Keep in mind that Storm is a stream processing engine without batch support. Storm does not support state management natively; however, Trident, a high level abstraction layer for Storm, can be used to accomplish state persistence. Trident also brings functionality similar to Spark, as it operates on mini-batches.
Here is a discussion on Storm vs Flink.
Finally, Apache Samza is another distributed stream processing framework. Samza is built on Apache Kafka for messaging and YARN for cluster resource management. Its website provides the following overview of Samza:
- Simple API: Unlike most low-level messaging system APIs, Samza provides a very simple callback-based “process message” API comparable to MapReduce.
- Managed state: Samza manages snapshotting and restoration of a stream processor’s state. When the processor is restarted, Samza restores its state to a consistent snapshot. Samza is built to handle large amounts of state (many gigabytes per partition).
- Fault tolerance: Whenever a machine in the cluster fails, Samza works with YARN to transparently migrate your tasks to another machine.
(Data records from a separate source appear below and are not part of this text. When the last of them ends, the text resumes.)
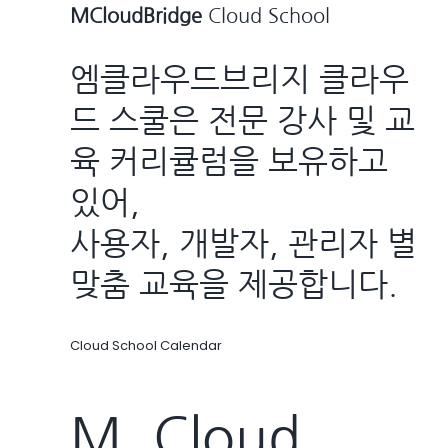
MCloudBridge
Cloud School
엠클라우드브리지 클라우
드 스쿨은 전문 강사 및 교
육 커리큘럼을 보유하고
있어,
사용자, 개발자, 관리자 별
맞춤 교육을 제공합니다.
Cloud School Calendar
M. Cloud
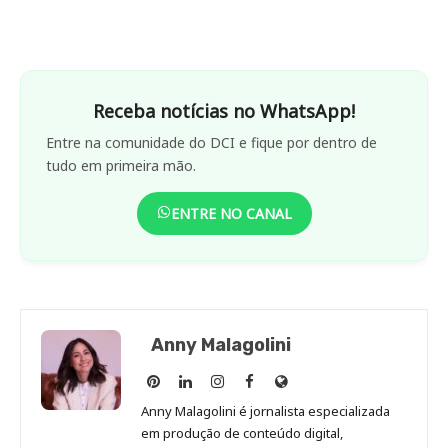
Receba notícias no WhatsApp!
Entre na comunidade do DCI e fique por dentro de
tudo em primeira mão.
ENTRE NO CANAL
Anny Malagolini
Anny
Anny
Anny
Anny
Site
Malagolini
Malagolini
Malagolini
Malagolini
de
Anny Malagolini é jornalista especializada
no
no
no
no
Anny
em produção de conteúdo digital,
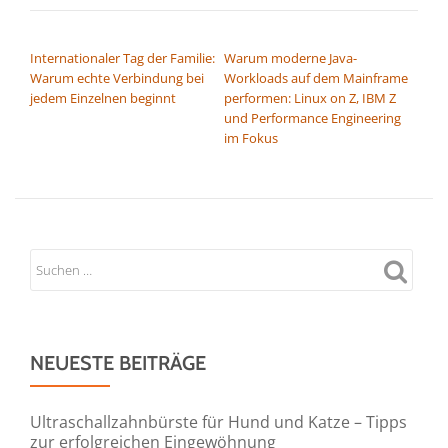
BEITRAGSNAVIGATION
Internationaler Tag der Familie:
Warum moderne Java-
Warum echte Verbindung bei
Workloads auf dem Mainframe
jedem Einzelnen beginnt
performen: Linux on Z, IBM Z
und Performance Engineering
im Fokus
NEUESTE BEITRÄGE
Ultraschallzahnbürste für Hund und Katze – Tipps
zur erfolgreichen Eingewöhnung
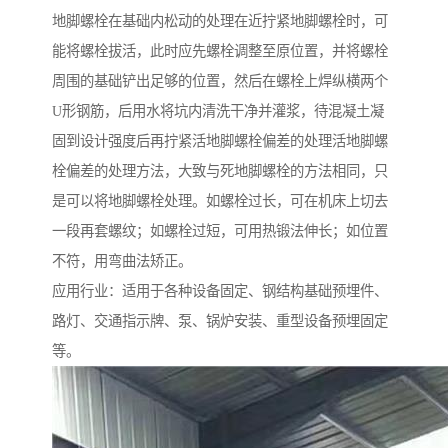
地脚螺栓在基础内松动的处理在近拧紧地脚螺栓时，可
能将螺栓拔活，此时应先螺栓调整至原位置，并将螺栓
周围的基础铲出足够的位置，然后在螺栓上焊纵横两个
U形钢筋，后用水将坑内清洗干净并灌浆，待混凝土凝
固到设计强度后再拧紧活地脚螺栓偏差的处理活地脚螺
栓偏差的处理方法，大致与死地脚螺栓的方法相同，只
是可以将地脚螺栓处理。如螺栓过长，可在机床上切去
一段再套螺纹；如螺栓过短，可用热锻法伸长；如位置
不符，用弯曲法矫正。
应用行业：适用于各种设备固定、钢结构基础预埋件、
路灯、交通指示牌、泵、锅炉安装、重型设备预埋固定
等。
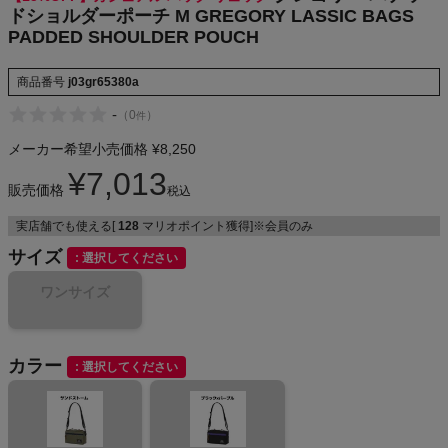
ドショルダーポーチ M GREGORY LASSIC BAGS
NIKE
PADDED SHOULDER POUCH
CHUMS
商品番号
j03gr65380a
-
（
0
）
件
HOKA
メーカー希望小売価格
¥
8,250
もっと見る
¥
7,013
販売価格
税込
実店舗でも使える[
128
マリオポイント獲得]※会員のみ
サイズ
選択してください
メンズカジュアルウェア
ワンサイズ
レディースカジュアルウェア
カラー
選択してください
メンズスポーツウェア
レディーススポーツウェア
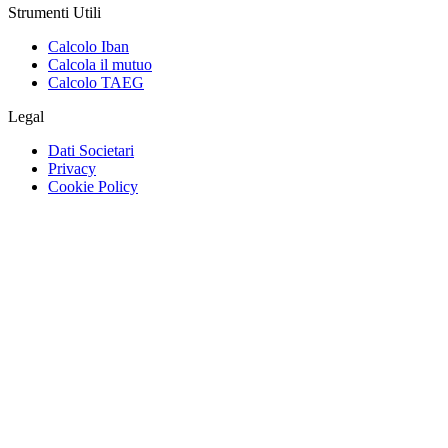
Strumenti Utili
Calcolo Iban
Calcola il mutuo
Calcolo TAEG
Legal
Dati Societari
Privacy
Cookie Policy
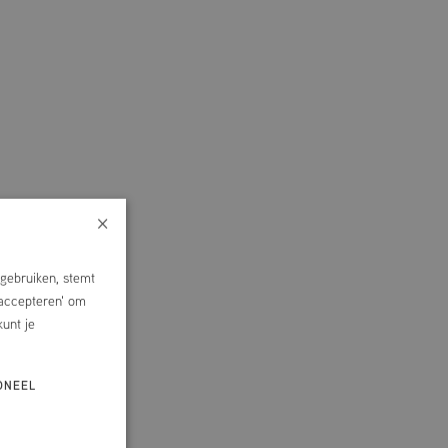
×
gebruiken, stemt
 accepteren' om
kunt je
ONEEL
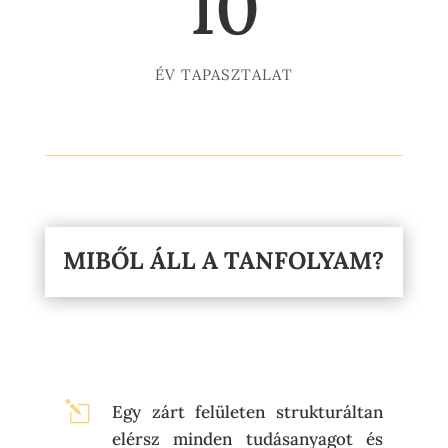
10
ÉV TAPASZTALAT
MIBŐL ÁLL A TANFOLYAM?
l
Egy zárt felületen strukturáltan
elérsz minden tudásanyagot és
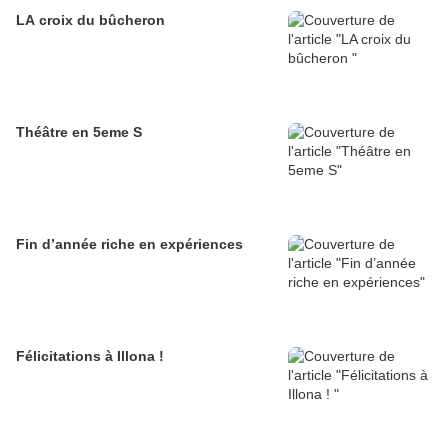
LA croix du bûcheron
Théâtre en 5eme S
Fin d’année riche en expériences
Félicitations à Illona !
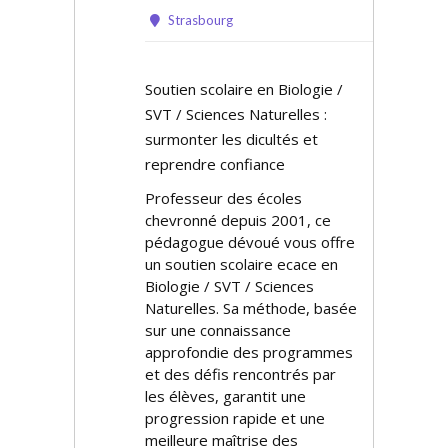
Strasbourg
Soutien scolaire en Biologie /
SVT / Sciences Naturelles :
surmonter les difficultés et
reprendre confiance
Professeur des écoles
chevronné depuis 2001, ce
pédagogue dévoué vous offre
un soutien scolaire efficace en
Biologie / SVT / Sciences
Naturelles. Sa méthode, basée
sur une connaissance
approfondie des programmes
et des défis rencontrés par
les élèves, garantit une
progression rapide et une
meilleure maîtrise des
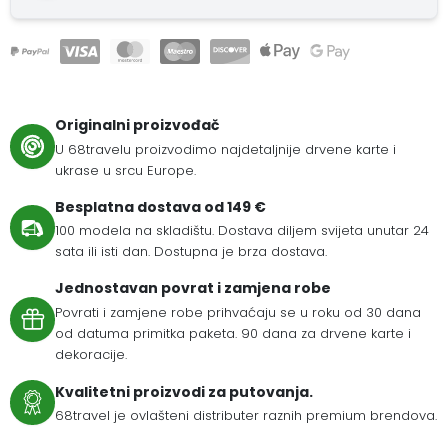
Originalni proizvođač
U 68travelu proizvodimo najdetaljnije drvene karte i
ukrase u srcu Europe.
Besplatna dostava od 149 €
100 modela na skladištu. Dostava diljem svijeta unutar 24
sata ili isti dan. Dostupna je brza dostava.
Jednostavan povrat i zamjena robe
Povrati i zamjene robe prihvaćaju se u roku od 30 dana
od datuma primitka paketa. 90 dana za drvene karte i
dekoracije.
Kvalitetni proizvodi za putovanja.
68travel je ovlašteni distributer raznih premium brendova.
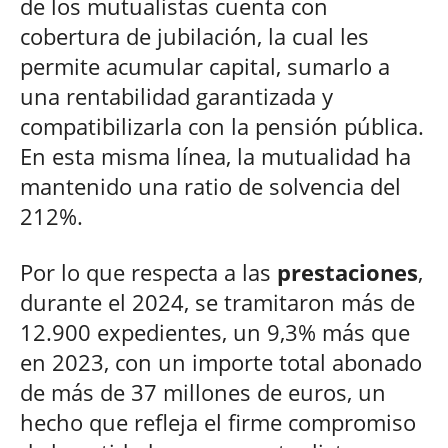
de los mutualistas cuenta con
cobertura de jubilación, la cual les
permite acumular capital, sumarlo a
una rentabilidad garantizada y
compatibilizarla con la pensión pública.
En esta misma línea, la mutualidad ha
mantenido una ratio de solvencia del
212%.
Por lo que respecta a las
prestaciones
,
durante el 2024, se tramitaron más de
12.900 expedientes, un 9,3% más que
en 2023, con un importe total abonado
de más de 37 millones de euros, un
hecho que refleja el firme compromiso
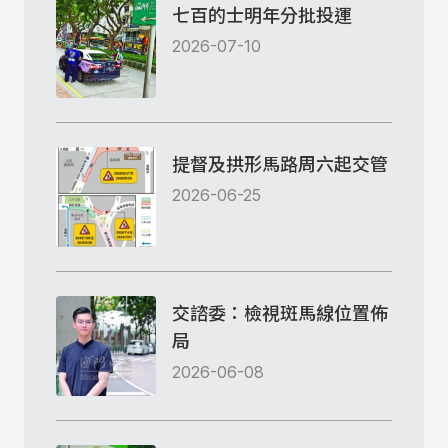
七百的士明年分批投運
2026-07-10
提督及拱形馬路周六起交管
2026-06-25
交諮委：檢視斑馬線位置佈
局
2026-06-08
- Durability: Samza uses Kafka to guarantee that messages are processed in the order they were written to a partition, and that no messages are ever lost.
- Scalability: Samza is partitioned and distributed at every level. Kafka provides ordered, partitioned, replayable, fault-tolerant streams. YARN provides a distributed environment for Samza containers to run in.
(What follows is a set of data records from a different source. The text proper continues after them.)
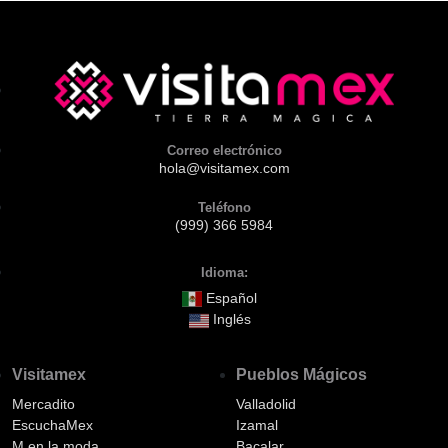
Correo electrónico
hola@visitamex.com
Teléfono
(999) 366 5984
Idioma:
Español
Inglés
Visitamex
Pueblos Mágicos
Mercadito
Valladolid
EscuchaMex
Izamal
M en la moda
Bacalar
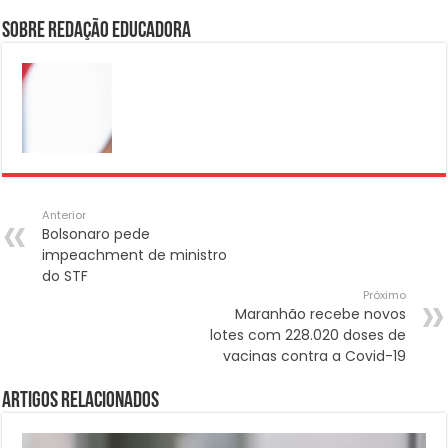
Sobre Redação Educadora
Anterior
Bolsonaro pede
impeachment de ministro
do STF
Próximo
Maranhão recebe novos
lotes com 228.020 doses de
vacinas contra a Covid-19
Artigos Relacionados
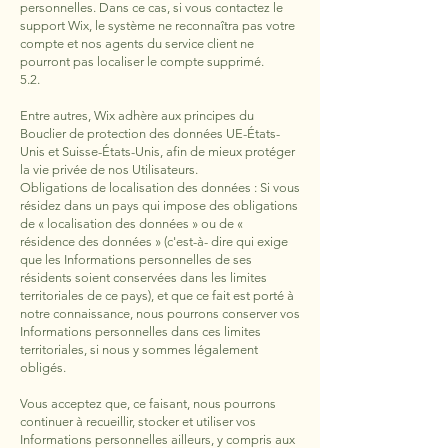
personnelles. Dans ce cas, si vous contactez le
support Wix, le système ne reconnaîtra pas votre
compte et nos agents du service client ne
pourront pas localiser le compte supprimé.
5.2.
Entre autres, Wix adhère aux principes du
Bouclier de protection des données UE-États-
Unis et Suisse-États-Unis, afin de mieux protéger
la vie privée de nos Utilisateurs.
Obligations de localisation des données : Si vous
résidez dans un pays qui impose des obligations
de « localisation des données » ou de «
résidence des données » (c'est-à- dire qui exige
que les Informations personnelles de ses
résidents soient conservées dans les limites
territoriales de ce pays), et que ce fait est porté à
notre connaissance, nous pourrons conserver vos
Informations personnelles dans ces limites
territoriales, si nous y sommes légalement
obligés.
Vous acceptez que, ce faisant, nous pourrons
continuer à recueillir, stocker et utiliser vos
Informations personnelles ailleurs, y compris aux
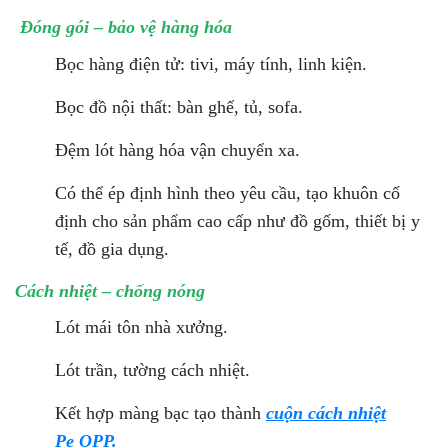
Đóng gói – bảo vệ hàng hóa
Bọc hàng điện tử: tivi, máy tính, linh kiện.
Bọc đồ nội thất: bàn ghế, tủ, sofa.
Đệm lót hàng hóa vận chuyển xa.
Có thể ép định hình theo yêu cầu, tạo khuôn cố
định cho sản phẩm cao cấp như đồ gốm, thiết bị y
tế, đồ gia dụng.
Cách nhiệt – chống nóng
Lót mái tôn nhà xưởng.
Lót trần, tường cách nhiệt.
Kết hợp màng bạc tạo thành
cuộn cách nhiệt
Pe OPP.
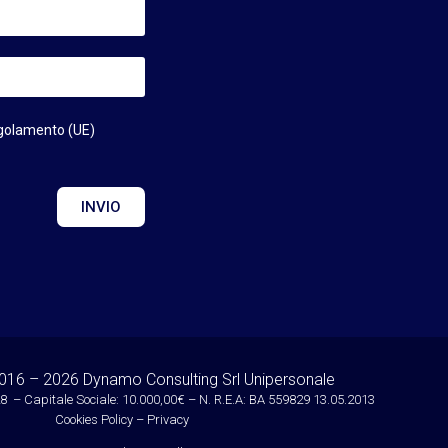
egolamento (UE)
INVIO
016 – 2026 Dynamo Consulting Srl Unipersonale
28 – Capitale Sociale: 10.000,00€ – N. R.E.A: BA 559829 13.05.2013
Cookies Policy
–
Privacy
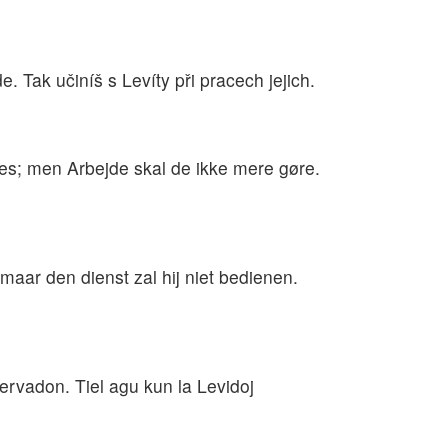
 Tak učiníš s Levíty při pracech jejich.
ges; men Arbejde skal de ikke mere gøre.
aar den dienst zal hij niet bedienen.
ervadon. Tiel agu kun la Levidoj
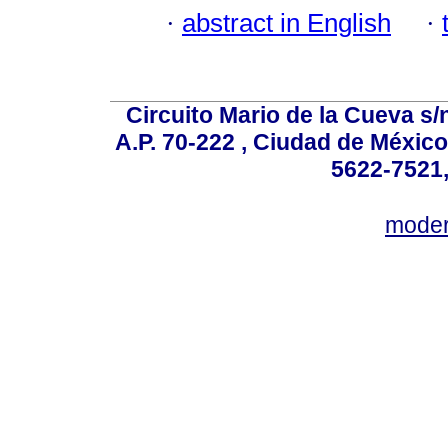
·
abstract in English
·
Circuito Mario de la Cueva s/n
A.P. 70-222 , Ciudad de México
5622-7521,
mode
- Pluggable: Though Samza works out of the box with Kafka and YARN, Samza provides a pluggable API that lets you run Samza with other messaging systems and execution environments.
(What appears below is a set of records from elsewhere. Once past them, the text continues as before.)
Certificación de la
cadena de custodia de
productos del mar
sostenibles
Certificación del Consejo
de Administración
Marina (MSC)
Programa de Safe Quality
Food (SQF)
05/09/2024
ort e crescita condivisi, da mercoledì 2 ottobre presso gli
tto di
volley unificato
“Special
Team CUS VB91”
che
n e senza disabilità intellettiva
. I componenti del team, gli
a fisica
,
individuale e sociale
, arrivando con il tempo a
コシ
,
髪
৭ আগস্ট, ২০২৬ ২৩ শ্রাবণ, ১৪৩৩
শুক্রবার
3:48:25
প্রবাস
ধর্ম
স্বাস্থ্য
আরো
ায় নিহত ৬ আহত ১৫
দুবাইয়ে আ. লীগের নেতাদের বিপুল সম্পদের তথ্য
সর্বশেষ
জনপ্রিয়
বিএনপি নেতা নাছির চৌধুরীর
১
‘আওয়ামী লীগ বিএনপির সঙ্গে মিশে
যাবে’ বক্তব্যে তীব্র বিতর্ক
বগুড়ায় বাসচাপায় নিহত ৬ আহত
- Processor isolation: Samza works with Apache YARN, which supports Hadoop’s security model, and resource isolation through Linux CGroups.
This article discusses Storm vs Spark vs Samza, which also describes Samza as perhaps the most underrated of the stream processing frameworks (which ultimately tipped the scales in favor of its inclusion in this post).
The first 2 of 5 frameworks are the most well-known and most implemented of the projects in the space. They are also mainly batch processing frameworks (though Spark can do a good job emulating near-real-time processing via very short batch intervals). The final 3 frameworks are all real-time or real-time-first processing frameworks; as such, this post does not purport to be an apples-to-apples comparison of frameworks. Instead, these various frameworks have been presented to get to know them a bit better, and understand where they may fit in.
This post provides some discussion and comparison of further aspects of Spark, Samza, and Storm, with Flink thrown in as an afterthought. The post also links to some other sources, including one which discusses more precise conditions of when and where to use particular frameworks. The conclusion, as it turns out, is that there are no hard and fast rules, and, instead, a series of guidelines and suggestions exist. This is worth remembering when in the market for a data processing framework.
Also note that these apples-to-orange comparisons mean that none of these projects are mutually exclusive. There are good reasons to mix and match pieces from a number of them to accomplish particular goals. The fallacious "Hadoop vs Spark" debate need not be extended to include these particular frameworks as well.
A final word regarding distributed processing, clusters, and cluster management: each processing framework listed herein can be configured to run on both YARN and Mesos, both of which are Apache projects, and both of which are cluster management common denominators. That YARN is a Hadoop component that has been adapted by numerous applications beyond what is listed here is a testament to Hadoop's innovation, and its framework's adoption beyond the strictly-Hadoop ecosystem. Of any transferable and lasting skill to attain that has been alluded to herein, it seems that the cluster and resource management layer, including YARN and Mesos, would be a good bet.